To determine whether PCs secreting IgG to dsDNA and nucleolin mak

To determine whether PCs secreting IgG to dsDNA and nucleolin make up the majority of IgG-secreting cells in nephritic kidneys, we analyzed BMS-777607 in vitro the total numbers of IgG-secreting cells and the numbers of cells secreting IgG antibodies to dsDNA and nucleolin. ELISPOT with single cell suspension from >30-wk-old female NZB/W F1 mice displaying high titers of anti-dsDNA autoantibodies and proteinuria resulted in significantly increased numbers of infiltrating IgG-secreting cells in their inflamed kidneys when compared to young healthy NZB/W F1 and to non-autoimmune C57BL/6 mice (Fig. 2A).

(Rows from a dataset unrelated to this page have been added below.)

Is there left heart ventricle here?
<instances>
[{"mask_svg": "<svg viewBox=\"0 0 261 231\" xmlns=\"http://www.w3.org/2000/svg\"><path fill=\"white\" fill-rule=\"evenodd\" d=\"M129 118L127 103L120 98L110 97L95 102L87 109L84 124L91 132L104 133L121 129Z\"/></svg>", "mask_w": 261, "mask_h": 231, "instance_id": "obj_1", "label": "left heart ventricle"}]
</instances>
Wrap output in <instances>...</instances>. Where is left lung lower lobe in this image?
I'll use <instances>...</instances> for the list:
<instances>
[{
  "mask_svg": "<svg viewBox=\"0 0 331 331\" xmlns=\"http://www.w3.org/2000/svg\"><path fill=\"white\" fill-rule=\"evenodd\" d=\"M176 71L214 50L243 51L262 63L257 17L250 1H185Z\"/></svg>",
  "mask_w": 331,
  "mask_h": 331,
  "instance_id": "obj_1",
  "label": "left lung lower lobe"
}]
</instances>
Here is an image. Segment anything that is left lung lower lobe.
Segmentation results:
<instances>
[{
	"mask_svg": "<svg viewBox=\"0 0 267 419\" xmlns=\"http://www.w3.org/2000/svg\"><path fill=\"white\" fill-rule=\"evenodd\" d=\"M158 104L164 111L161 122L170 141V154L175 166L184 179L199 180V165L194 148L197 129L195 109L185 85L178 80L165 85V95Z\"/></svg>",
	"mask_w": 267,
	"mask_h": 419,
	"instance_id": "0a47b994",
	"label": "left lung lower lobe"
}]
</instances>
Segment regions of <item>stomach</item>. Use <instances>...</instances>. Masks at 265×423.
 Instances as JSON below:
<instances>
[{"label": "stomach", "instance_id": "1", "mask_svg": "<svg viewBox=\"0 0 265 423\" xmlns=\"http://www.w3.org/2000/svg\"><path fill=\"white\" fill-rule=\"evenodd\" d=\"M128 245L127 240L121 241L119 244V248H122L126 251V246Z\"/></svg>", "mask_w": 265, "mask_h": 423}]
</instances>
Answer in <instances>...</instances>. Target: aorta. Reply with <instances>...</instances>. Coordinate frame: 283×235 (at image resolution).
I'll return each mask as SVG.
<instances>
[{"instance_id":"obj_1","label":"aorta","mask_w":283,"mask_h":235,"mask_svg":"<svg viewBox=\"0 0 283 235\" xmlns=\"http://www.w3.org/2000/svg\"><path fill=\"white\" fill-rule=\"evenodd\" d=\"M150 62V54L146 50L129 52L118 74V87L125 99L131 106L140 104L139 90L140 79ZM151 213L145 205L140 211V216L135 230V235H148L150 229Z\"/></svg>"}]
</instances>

Most importantly, a large fraction of autoreactive cells produced antibodies reacting with dsDNA (31%) and/or

nucleolin (24%) (Figs. 2B, C and 3B). Hence, autoantibodies, especially anti-dsDNA antibodies involved in the pathogenesis of lupus nephritis, are produced within the inflamed organ. Previous experiments revealed enriched anti-dsDNA antibodies after elution of immunoglobulins from glomeruli, we now demonstrate the existence and disease-dependent appearance of these presumably pathogenic ASCs in the renal tissue of lupus mice 16. Similar to our results, Espeli et al. recently identified anti-dsDNA secreting cells in inflamed kidneys of NZB/W F1 mice. However, they neither analyzed additional autoantigens such as nucleolin nor compared frequencies selleck of autoreactive PCs in kidneys with their frequencies in

spleen and BM 13. Our results suggest that, in addition to circulating anti-dsDNA IgG produced elsewhere, IgG antibodies produced by PCs that have infiltrated inflamed kidneys also contribute to lupus nephritis. Possibly, the absence of autoantibody production with high local antibody concentrations within kidneys could account for the variable or mild nephritogenicity of certain transferred anti-dsDNA antibodies in mouse models 17. However, the pathogenic these relevance of in situ production of autoantibodies yet needs to be determined. Next, we compared the total cell numbers and relative frequencies of cells secreting IgG, anti-dsDNA-IgG and anti-nucleolin-IgG in nephritic kidneys with their frequencies in the spleen and femoral BM (Fig. 3A and B). Interestingly, the percentage of autoreactive PCs within the population of all IgG-secreting cells was increased in the nephritic kidneys of lupus mice with advanced disease compared to spleen and BM (Fig. 3B). Furthermore, a comparison of antigen-specific PCs within each individual mouse seems to indicate that a low frequency of splenic auto-ASCs correlated with an increased frequency within the kidneys and vice versa. Although a preferential migration of autoreactive PCs from the spleen into the inflamed kidneys might explain these findings, this model lacks experimental evidence.